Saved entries
==*==

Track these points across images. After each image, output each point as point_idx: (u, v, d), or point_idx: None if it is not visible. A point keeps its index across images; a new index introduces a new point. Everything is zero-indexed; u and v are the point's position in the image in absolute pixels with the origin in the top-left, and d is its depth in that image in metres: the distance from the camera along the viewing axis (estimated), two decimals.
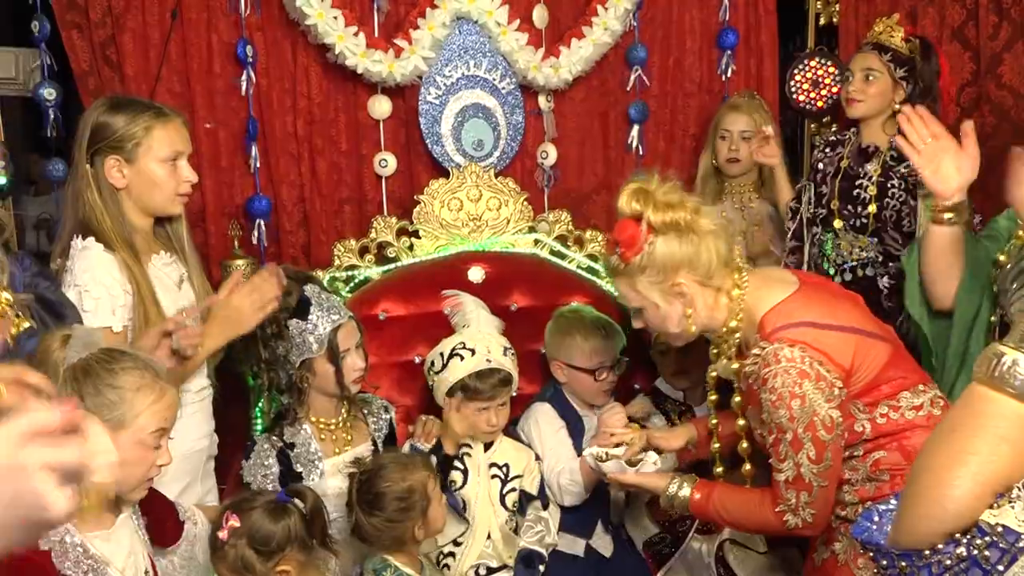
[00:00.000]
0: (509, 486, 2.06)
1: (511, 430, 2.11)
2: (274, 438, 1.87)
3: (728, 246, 1.59)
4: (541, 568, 1.99)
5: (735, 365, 1.62)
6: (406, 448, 2.00)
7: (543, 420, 2.10)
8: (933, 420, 1.52)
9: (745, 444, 1.69)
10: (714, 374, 1.68)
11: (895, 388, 1.55)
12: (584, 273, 2.47)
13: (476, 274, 2.37)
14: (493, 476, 2.05)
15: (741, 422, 1.69)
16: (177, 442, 1.46)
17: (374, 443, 1.98)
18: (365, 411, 2.02)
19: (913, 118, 1.68)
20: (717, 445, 1.77)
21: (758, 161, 2.47)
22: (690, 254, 1.56)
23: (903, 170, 2.17)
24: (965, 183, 1.68)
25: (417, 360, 2.30)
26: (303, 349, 1.82)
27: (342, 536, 1.76)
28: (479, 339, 1.98)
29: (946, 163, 1.67)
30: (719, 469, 1.75)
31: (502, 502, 2.04)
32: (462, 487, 2.01)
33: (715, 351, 1.65)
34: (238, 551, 1.45)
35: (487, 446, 2.04)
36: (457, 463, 2.01)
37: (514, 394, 2.03)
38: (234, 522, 1.47)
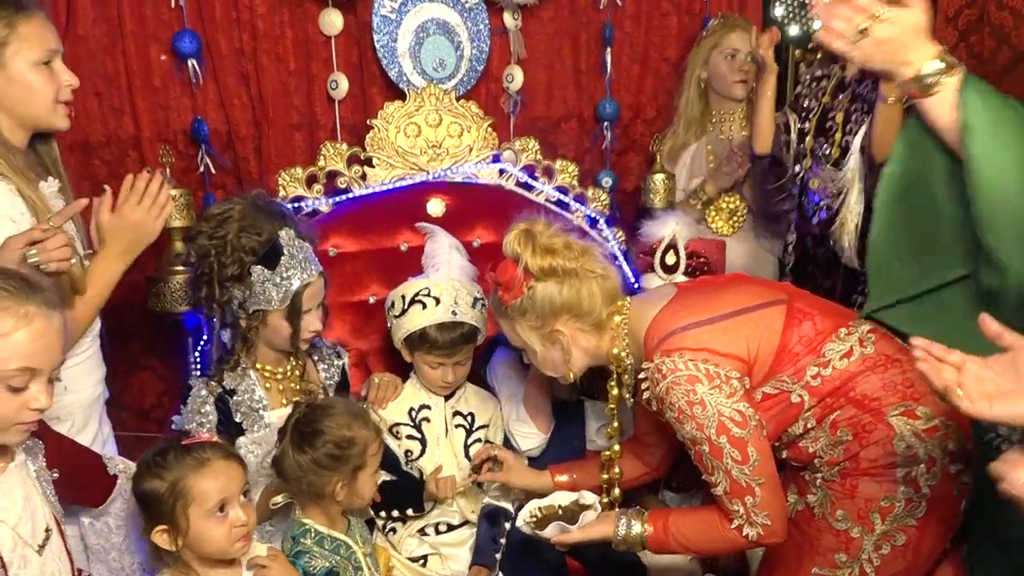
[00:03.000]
0: (474, 436, 1.97)
1: (478, 374, 2.03)
2: (212, 383, 1.73)
3: (616, 282, 1.57)
4: (507, 525, 1.90)
5: (632, 396, 1.61)
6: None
7: (501, 367, 2.00)
8: (870, 360, 1.47)
9: (616, 470, 1.74)
10: (612, 406, 1.67)
11: (813, 344, 1.49)
12: (553, 207, 2.34)
13: (435, 207, 2.24)
14: (457, 426, 1.96)
15: (616, 447, 1.73)
16: (70, 391, 1.37)
17: (325, 393, 1.88)
18: (315, 357, 1.90)
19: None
20: (615, 472, 1.75)
21: (759, 87, 2.29)
22: (571, 300, 1.54)
23: (861, 90, 2.02)
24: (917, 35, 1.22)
25: (372, 300, 2.20)
26: (261, 300, 1.69)
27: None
28: (447, 287, 1.87)
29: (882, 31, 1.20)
30: (616, 493, 1.75)
31: (466, 454, 1.95)
32: (419, 457, 1.92)
33: (614, 382, 1.63)
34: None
35: (450, 395, 1.96)
36: (413, 431, 1.92)
37: (479, 342, 1.93)
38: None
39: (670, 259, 2.01)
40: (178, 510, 1.36)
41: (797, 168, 2.18)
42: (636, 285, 2.19)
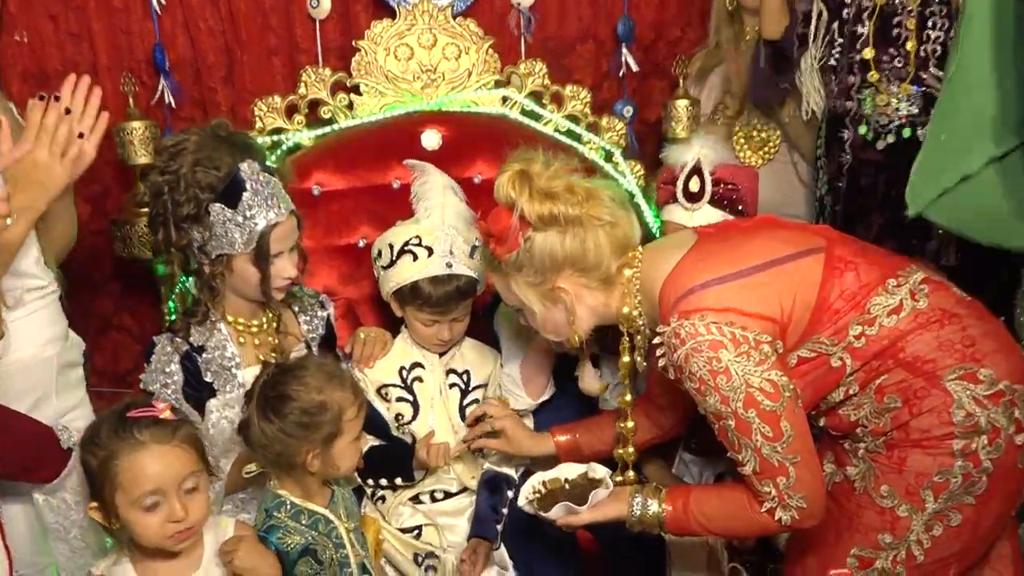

==*==

_THE PROBLEM:_ The entries above are to be returned exactly, without their pictures.

_RESULT BELOW:_
Track these points across images. After each image, output each point as point_idx: (u, v, d), or point_idx: None if it is not visible. A point keeps its index across images; a new index introduces a new point. Everything is zero-indexed; u and v are the point's position in the image in absolute pixels with the origin in the top-left, and d is its depth in that image in metres: the distance from the camera along the viewing axis (estimated), two decimals.
[00:00.000]
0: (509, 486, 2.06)
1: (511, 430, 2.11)
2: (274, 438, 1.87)
3: (728, 246, 1.59)
4: (541, 568, 1.99)
5: (735, 365, 1.62)
6: (406, 448, 2.00)
7: (543, 420, 2.10)
8: (933, 420, 1.52)
9: (745, 444, 1.69)
10: (714, 374, 1.68)
11: (895, 388, 1.55)
12: (584, 273, 2.47)
13: (476, 274, 2.37)
14: (493, 476, 2.05)
15: (741, 422, 1.69)
16: (177, 442, 1.46)
17: (374, 443, 1.98)
18: (365, 411, 2.02)
19: (913, 118, 1.68)
20: (717, 445, 1.77)
21: (758, 161, 2.47)
22: (690, 254, 1.56)
23: (903, 170, 2.17)
24: (965, 183, 1.68)
25: (417, 360, 2.30)
26: (303, 349, 1.82)
27: (342, 536, 1.76)
28: (479, 339, 1.98)
29: (946, 163, 1.67)
30: (719, 469, 1.75)
31: (502, 502, 2.04)
32: (462, 487, 2.01)
33: (715, 351, 1.65)
34: (238, 551, 1.45)
35: (487, 446, 2.04)
36: (457, 463, 2.01)
37: (514, 394, 2.03)
38: (234, 522, 1.47)
[00:03.000]
0: (474, 436, 1.97)
1: (478, 374, 2.03)
2: (212, 383, 1.73)
3: (616, 282, 1.57)
4: (507, 525, 1.90)
5: (632, 396, 1.61)
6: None
7: (501, 367, 2.00)
8: (870, 360, 1.47)
9: (616, 470, 1.74)
10: (612, 406, 1.67)
11: (813, 344, 1.49)
12: (553, 207, 2.34)
13: (435, 207, 2.24)
14: (457, 426, 1.96)
15: (616, 447, 1.73)
16: (70, 391, 1.37)
17: (325, 393, 1.88)
18: (315, 357, 1.90)
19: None
20: (615, 472, 1.75)
21: (759, 87, 2.29)
22: (571, 300, 1.54)
23: (861, 90, 2.02)
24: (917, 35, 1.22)
25: (372, 300, 2.20)
26: (261, 300, 1.69)
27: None
28: (447, 287, 1.87)
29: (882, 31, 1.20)
30: (616, 493, 1.75)
31: (466, 454, 1.95)
32: (419, 457, 1.92)
33: (614, 382, 1.63)
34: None
35: (450, 395, 1.96)
36: (413, 431, 1.92)
37: (479, 342, 1.93)
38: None
39: (670, 259, 2.01)
40: (178, 510, 1.36)
41: (797, 168, 2.18)
42: (636, 285, 2.19)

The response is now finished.